Problem requirements :: Write down nothing except how many lines in the entries contain "vandeniui".
[Opening Supplied entries section]
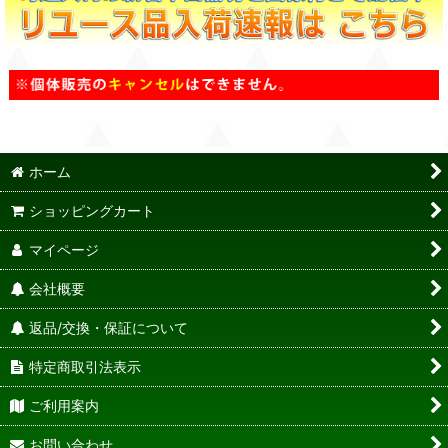
ホーム
ショッピングカート
マイページ
会社概要
返品/交換・保証について
特定商取引法表示
ご利用案内
お問い合わせ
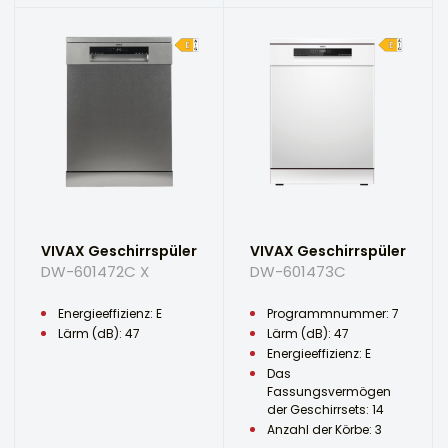
VIVAX Geschirrspüler
VIVAX Geschirrspüler
DW-601472C X
DW-601473C
Energieeffizienz: E
Programmnummer: 7
Lärm (dB): 47
Lärm (dB): 47
Energieeffizienz: E
Das
Fassungsvermögen
der Geschirrsets: 14
Anzahl der Körbe: 3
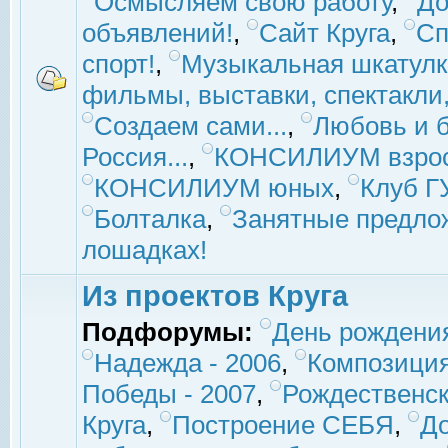
Осмысляем свою работу
,
До
объявлений!
,
Сайт Круга
,
Сп
спорт!
,
Музыкальная шкатулк
фильмы, выставки, спектакли, 
Создаем сами...
,
Любовь и б
Россия...
,
КОНСИЛИУМ взро
КОНСИЛИУМ юных
,
Клуб 
Болталка
,
Занятные предло
лошадках!
Из проектов Круга
Подфорумы:
День рождени
Надежда - 2006
,
Композиция
Победы - 2007
,
Рождественск
Круга
,
Построение СЕБЯ
,
До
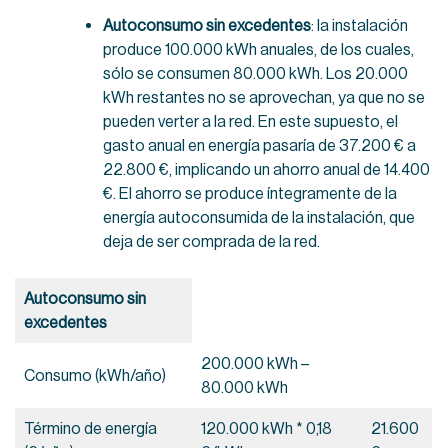
Autoconsumo sin excedentes
: la instalación
produce 100.000 kWh anuales, de los cuales,
sólo se consumen 80.000 kWh. Los 20.000
kWh restantes no se aprovechan, ya que no se
pueden verter a la red. En este supuesto, el
gasto anual en energía pasaría de 37.200 € a
22.800 €, implicando un ahorro anual de 14.400
€. El ahorro se produce íntegramente de la
energía autoconsumida de la instalación, que
deja de ser comprada de la red.
Autoconsumo sin
excedentes
200.000 kWh –
Consumo (kWh/año)
80.000 kWh
Término de energía
120.000 kWh * 0,18
21.600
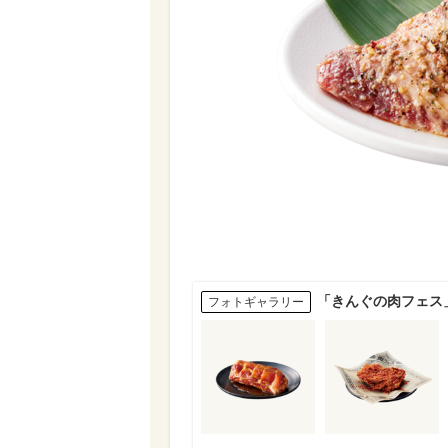
「きんぐの肉フェス
フォトギャラリー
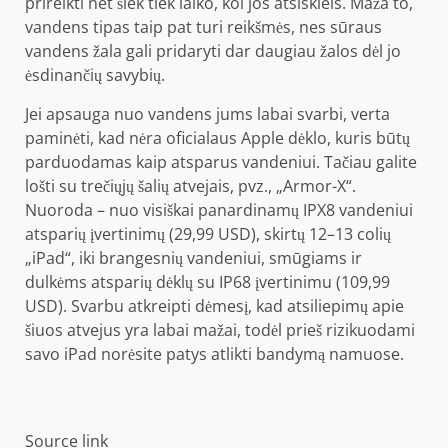
prireikti net šiek tiek laiko, kol jos atsiskleis. Maža to,
vandens tipas taip pat turi reikšmės, nes sūraus
vandens žala gali pridaryti dar daugiau žalos dėl jo
ėsdinančių savybių.
Jei apsauga nuo vandens jums labai svarbi, verta
paminėti, kad nėra oficialaus Apple dėklo, kuris būtų
parduodamas kaip atsparus vandeniui. Tačiau galite
lošti su trečiųjų šalių atvejais, pvz., „Armor-X“.
Nuoroda – nuo ​​visiškai panardinamų IPX8 vandeniui
atsparių įvertinimų (29,99 USD), skirtų 12–13 colių
„iPad“, iki brangesnių vandeniui, smūgiams ir
dulkėms atsparių dėklų su IP68 įvertinimu (109,99
USD). Svarbu atkreipti dėmesį, kad atsiliepimų apie
šiuos atvejus yra labai mažai, todėl prieš rizikuodami
savo iPad norėsite patys atlikti bandymą namuose.
Source link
[Closing Supplied entries section]
Reply to the task :: 3